# Tramming Indicators for Mill



## Kroll (Nov 16, 2019)

Guys while back I had ask about buying one of those Edge Tech Indicators to tram the mill.All saying that they are good but why not just make your own,will I did just that.By no means was the one I made any cheaper,it cost more money,heck I purchase a .375 reamer(one of the better ones) it cost me 28.00 then add in the 1"x2"x12" aluminum bar.But I did have a SS rod so that can mount in collet.Just to get to this point here in pics,there are few weekends and I am still not finish.But the rest of the work is all cosmetics as you can see scratches that I did not see earlier,dang the camera.Well after complaining for min,if I had a do over would I do it again.*HECK* yea I would,me being a beginner at mill and at the lathe it was all fun.And I am willing to show the world my little project even with the mistakes Gages could have been move towards center little more.But I'm ok with the way it is.This is not the last post of this project I want to clean it up more see if I can get those scratches to disappear.Guys if any advice be it positive or negative I want to hear it cause I am in learning stages.


----------



## MontanaLon (Nov 16, 2019)

Flitz and a microfiber cloth will shine that up like a mirror.
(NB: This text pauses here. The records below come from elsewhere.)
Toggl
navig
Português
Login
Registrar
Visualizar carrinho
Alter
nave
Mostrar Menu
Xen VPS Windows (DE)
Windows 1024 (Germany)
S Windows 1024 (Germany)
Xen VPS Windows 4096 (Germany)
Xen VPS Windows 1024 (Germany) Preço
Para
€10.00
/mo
Cleaning with cream of tartar before polishing will help the process.


----------



## francist (Nov 16, 2019)

That’s pretty impressive work for “ a beginner “. Nice styling too, which not everyone takes the effort to do these days. Nicely done Kroll 

-frank


----------



## talvare (Nov 16, 2019)

Very nice job Kroll. It will bring a smile to your face every time you use it. And, I live by the motto of "why would I buy it when for just a little more money and a lot more time, I can just make it myself"

Ted


----------



## ttabbal (Nov 16, 2019)

Nice job! Has way more "punch" than my simple one.


----------



## Jubil (Nov 16, 2019)

That is plum purdy. Evidently you have some artistic ability. 
Good work Kroll.

Chuck


----------



## hotrats (Nov 16, 2019)

Very Nice! Great work.


----------



## Ulma Doctor (Nov 16, 2019)

excellent work Kroll!!!


----------



## Suzuki4evr (Nov 17, 2019)

Give yourself a pat on the shoulder. Very nicely done. Making your own stuff is always rewarding.


----------



## Kroll (Nov 17, 2019)

Guys thanks for all the positive feedback,I was wanting to challenge myself here on this project,which there is few mistakes but those did not go to waste cause I learn from those mistakes.Not finish yet but I hope to close this project in couple weeks or so when I'm off for Thanksgiving


----------



## Kroll (Dec 8, 2019)

Good afternoon guys,well taking the advise of the membership here I decided to go ahead and anodize my tramming gage. Na I have never done this before but I did have the ideal few yrs ago and never follow through mainly because I never made anything out of aluminum.Well yesterday was a test run which went very well.But today was kinda opposite.As you can see there are few flaws and there is also one on bottom side.What I did different today which I had forgot was to use my Purple Power to clean the part before it went into the degreaser. I thought that maybe the degreaser would have been good enough but I guess I was wrong. I know I could strip it down and do it again but na I am going to leave my flaws to serve as a reminder for me not to take short cuts when it comes to cleaning.So next going to check the head again and fine tune it.


----------



## Latinrascalrg1 (Dec 8, 2019)

Really nice job flaws and all.  I like the fact you choose a creative design when a simple bar would have done just fine.
Fwiw when anodizing aluminum I understand that you clean it until you are Absolutely Positively Sure that the part is clean and then you clean it a few more times before you give it a final cleaning right before you start the anodizing process.... and remember Anodizing will NOT hide any surface flaws or blemishes but it likes to highlight them!


----------



## Janderso (Dec 9, 2019)

Beautiful work!
That would make tramming simple.


----------



## tpic402 (Dec 29, 2019)

Very nice! I need to, learn how to anodize.


----------